Kurtçuk gelişiminin ardından son olarak bir koza örer. Koza 12-20 mm. uzunluğunda ve 5-7 mm. çapındadır.
Koza süresi ısıya göre 8-62 gün arasında değişebilir. Koza süresi de ortalama 14 gün olarak gözlemlenmektedir.
Kozadan çıkan ergin kelebekler çoğalma içgüdülerine uygun olarak döngüye devam ederler.
Büyük mum güveleri kış aylarını yumurta olarak, kurtçuk olarak ya da kozada geçirebilirler. Ergin mum güvesi kelebeklerinin kışlamaları zordur.

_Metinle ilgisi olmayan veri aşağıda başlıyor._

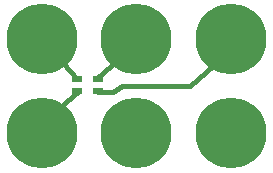
<source format=gtl>
%TF.GenerationSoftware,KiCad,Pcbnew,4.0.5-e0-6337~49~ubuntu16.04.1*%
%TF.CreationDate,2017-01-21T20:54:42-08:00*%
%TF.ProjectId,2x3-LED-RGB-SMT,3278332D4C45442D5247422D534D542E,1.0*%
%TF.FileFunction,Copper,L1,Top,Signal*%
%FSLAX46Y46*%
G04 Gerber Fmt 4.6, Leading zero omitted, Abs format (unit mm)*
G04 Created by KiCad (PCBNEW 4.0.5-e0-6337~49~ubuntu16.04.1) date Sat Jan 21 20:54:42 2017*
%MOMM*%
%LPD*%
G01*
G04 APERTURE LIST*
%ADD10C,0.350000*%
%ADD11C,0.400000*%
%ADD12C,6.000000*%
%ADD13R,0.850000X0.500000*%
%ADD14C,0.350000*%
G04 APERTURE END LIST*
D10*
D11*
X134574000Y-99194560D02*
X131574000Y-95794560D01*
X134674000Y-100194560D02*
X131274000Y-103194560D01*
X136174000Y-99194560D02*
X139574000Y-96194560D01*
X136324000Y-100294560D02*
X137574000Y-100294560D01*
X137574000Y-100294560D02*
X138324000Y-99794560D01*
X138324000Y-99794560D02*
X144074000Y-99794560D01*
X144074000Y-99794560D02*
X148074000Y-96294560D01*
D12*
X131574000Y-103794560D03*
X131574000Y-95794560D03*
X139574000Y-103794560D03*
D13*
X134574000Y-100194560D03*
X134574000Y-99194560D03*
X136324000Y-100194560D03*
X136324000Y-99194560D03*
D12*
X139574000Y-95794560D03*
X147574000Y-95794560D03*
X147574000Y-103794560D03*
D14*
X131574000Y-103794560D03*
X131574000Y-95794560D03*
X139574000Y-103794560D03*
X139574000Y-95794560D03*
X147574000Y-95794560D03*
X147574000Y-103794560D03*
M02*

</source>
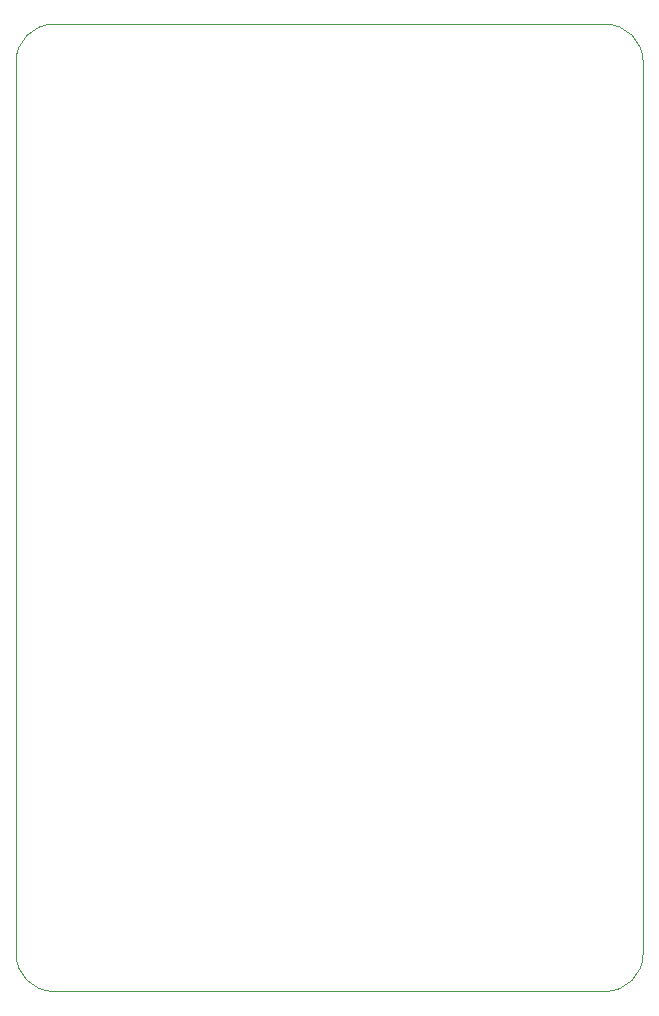
<source format=gbr>
%TF.GenerationSoftware,KiCad,Pcbnew,9.0.0*%
%TF.CreationDate,2026-01-13T23:26:04-06:00*%
%TF.ProjectId,PTN-PumpControlBoard,50544e2d-5075-46d7-9043-6f6e74726f6c,rev?*%
%TF.SameCoordinates,Original*%
%TF.FileFunction,Profile,NP*%
%FSLAX46Y46*%
G04 Gerber Fmt 4.6, Leading zero omitted, Abs format (unit mm)*
G04 Created by KiCad (PCBNEW 9.0.0) date 2026-01-13 23:26:04*
%MOMM*%
%LPD*%
G01*
G04 APERTURE LIST*
%TA.AperFunction,Profile*%
%ADD10C,0.050000*%
%TD*%
G04 APERTURE END LIST*
D10*
X166208500Y-56214000D02*
X166208500Y-131714000D01*
X163008500Y-53014000D02*
G75*
G02*
X166208500Y-56214000I0J-3200000D01*
G01*
X116308500Y-53014000D02*
X163008500Y-53014000D01*
X166208500Y-131714000D02*
G75*
G02*
X163008500Y-134914000I-3200000J0D01*
G01*
X113108500Y-56214000D02*
G75*
G02*
X116308500Y-53014000I3200000J0D01*
G01*
X116308500Y-134914000D02*
G75*
G02*
X113108500Y-131714000I0J3200000D01*
G01*
X163008500Y-134914000D02*
X116308500Y-134914000D01*
X113108500Y-131714000D02*
X113108500Y-56214000D01*
M02*

</source>
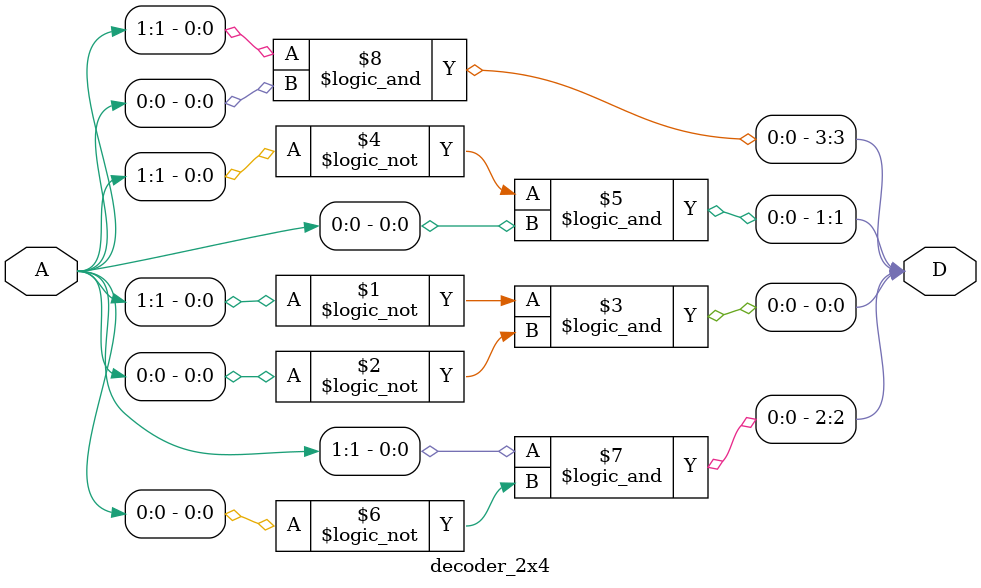
<source format=v>
`timescale 1ns / 1ps


module decoder_2x4(
    input[1:0] A,
    output[3:0] D
    );
    assign D[0] = !A[1] && !A[0];
    assign D[1] = !A[1] && A[0]; 
    assign D[2] = A[1] && !A[0];
    assign D[3] = A[1] && A[0];
endmodule

</source>
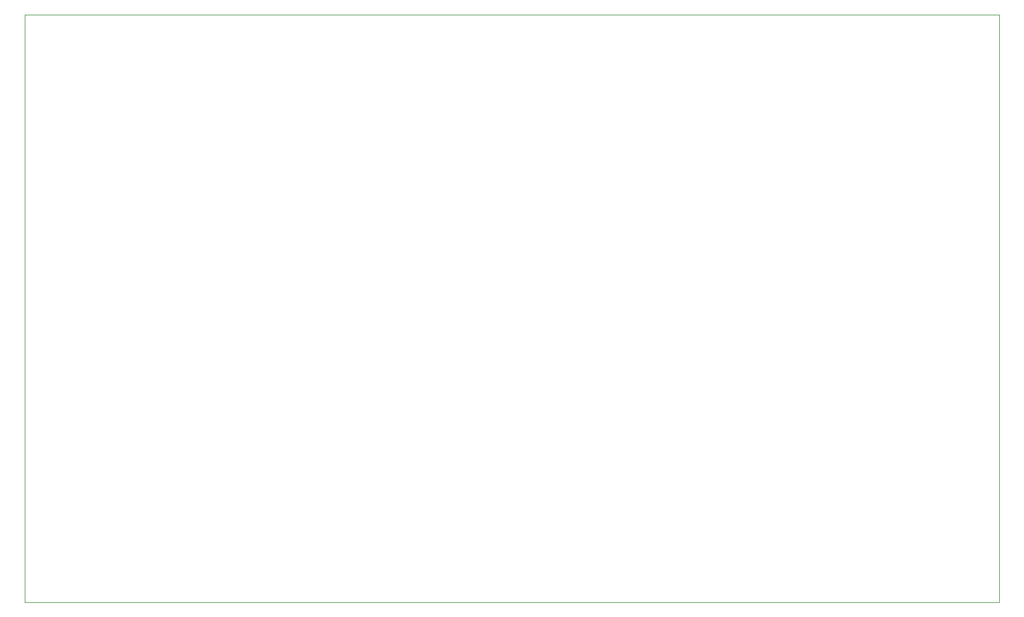
<source format=gbr>
%TF.GenerationSoftware,KiCad,Pcbnew,8.0.4*%
%TF.CreationDate,2025-02-17T12:27:47-05:00*%
%TF.ProjectId,VCO_MauriceO,56434f5f-4d61-4757-9269-63654f2e6b69,rev?*%
%TF.SameCoordinates,Original*%
%TF.FileFunction,Profile,NP*%
%FSLAX46Y46*%
G04 Gerber Fmt 4.6, Leading zero omitted, Abs format (unit mm)*
G04 Created by KiCad (PCBNEW 8.0.4) date 2025-02-17 12:27:47*
%MOMM*%
%LPD*%
G01*
G04 APERTURE LIST*
%TA.AperFunction,Profile*%
%ADD10C,0.050000*%
%TD*%
G04 APERTURE END LIST*
D10*
X80000000Y-30500000D02*
X220000000Y-30500000D01*
X220000000Y-115000000D01*
X80000000Y-115000000D01*
X80000000Y-30500000D01*
M02*

</source>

Peteklerdeki en büyük zararı kurtçuk aşamasında yaparlar.
Kovanlarda kolonileri terk ettirecek kadar faaliyette bulunabilirler ve geride kalan petekleri kullanılamaz hale getirirler.
Kovan dışında ise hasat edilmiş petekli ballarda eğer polenli gözler var ise ve süzülerek hasat edilmiş polenli ve esmer peteklerde büyük hasarlar verirler.
Sıcak sayılabilecek bir kuşakta bulunan ülkemizde büyük mum güvesinin verdiği hasarlar kabartılmış peteklerin değeri hesap edildiğinde, milli servetimizin gereksiz yere sarf edilmesine de yol açar.
Arılar, eğer güçlü kolonide iseler ve mum güvesinin yumurtalarına-kurtçuklarına ulaşabiliyorlarsa imha edebilmektedirler. Yine güçlü arılar güve kelebeklerini, yumurtlama faaliyeti için kovana girişlerine müsaade etmezler.